- _Input data_:
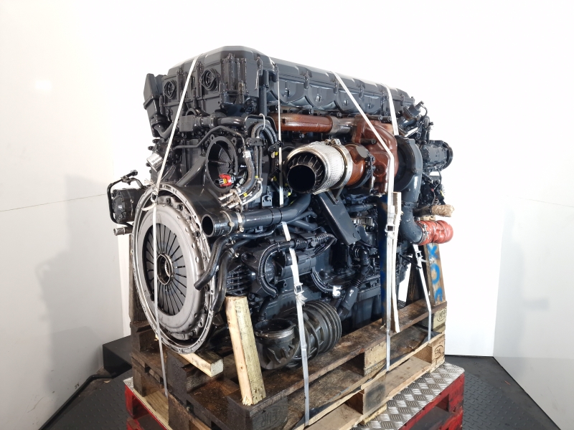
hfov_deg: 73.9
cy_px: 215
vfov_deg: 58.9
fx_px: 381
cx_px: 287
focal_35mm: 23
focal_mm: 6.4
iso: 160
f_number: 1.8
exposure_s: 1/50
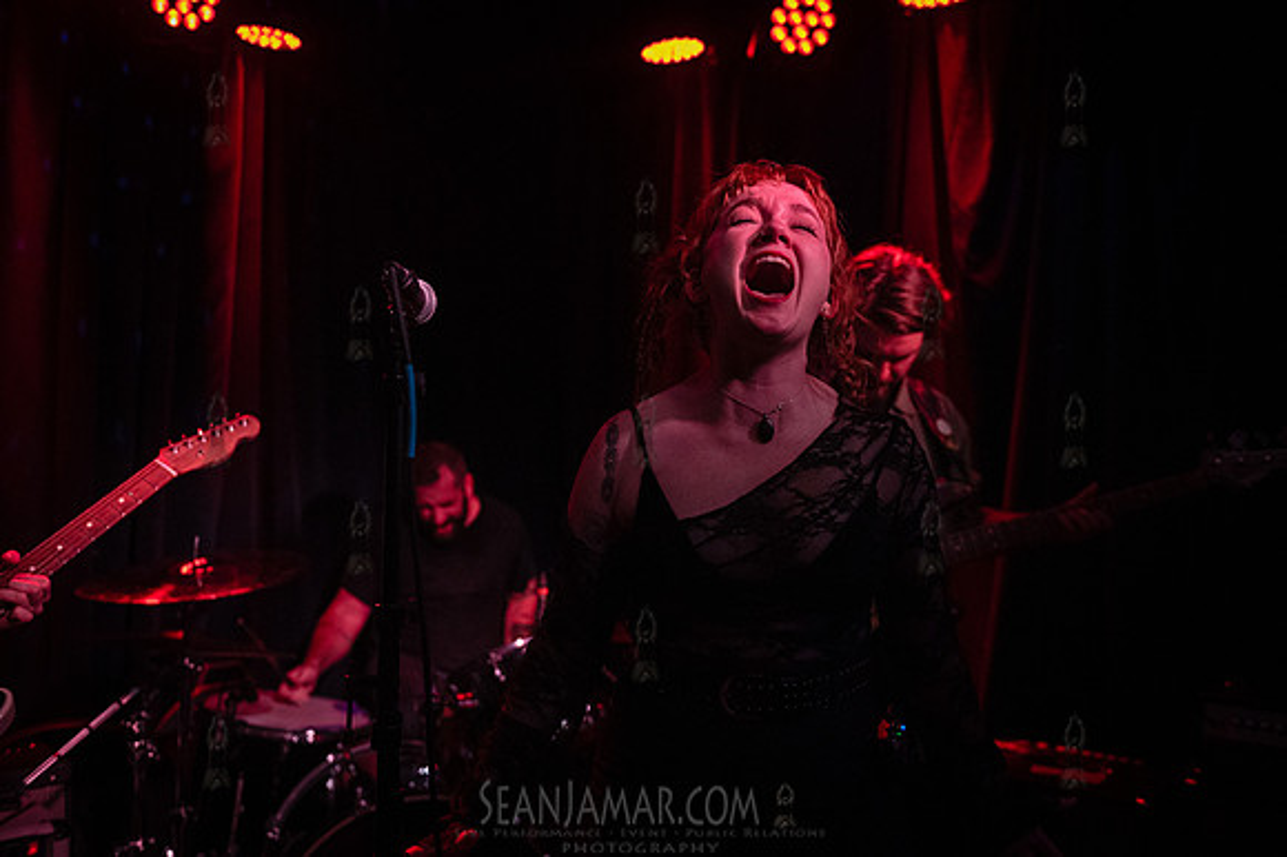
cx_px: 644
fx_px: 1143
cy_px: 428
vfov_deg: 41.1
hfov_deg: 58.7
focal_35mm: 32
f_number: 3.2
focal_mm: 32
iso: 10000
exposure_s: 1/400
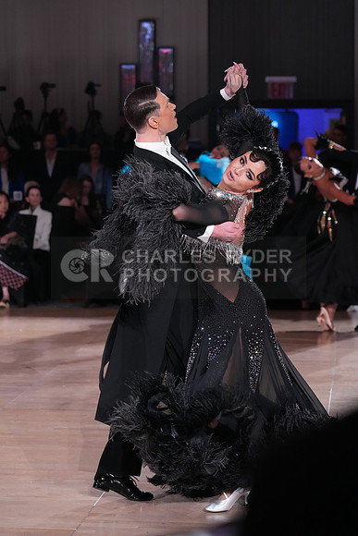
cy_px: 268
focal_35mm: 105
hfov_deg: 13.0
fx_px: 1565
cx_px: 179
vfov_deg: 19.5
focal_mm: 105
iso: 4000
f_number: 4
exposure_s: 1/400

- _What to work on_:
Copy the lines exactly. Start at the line with "hfov_deg: 58.7", end at the last line above, include both, and omit all pictures.

- _Your solution_:
hfov_deg: 58.7
focal_35mm: 32
f_number: 3.2
focal_mm: 32
iso: 10000
exposure_s: 1/400
cy_px: 268
focal_35mm: 105
hfov_deg: 13.0
fx_px: 1565
cx_px: 179
vfov_deg: 19.5
focal_mm: 105
iso: 4000
f_number: 4
exposure_s: 1/400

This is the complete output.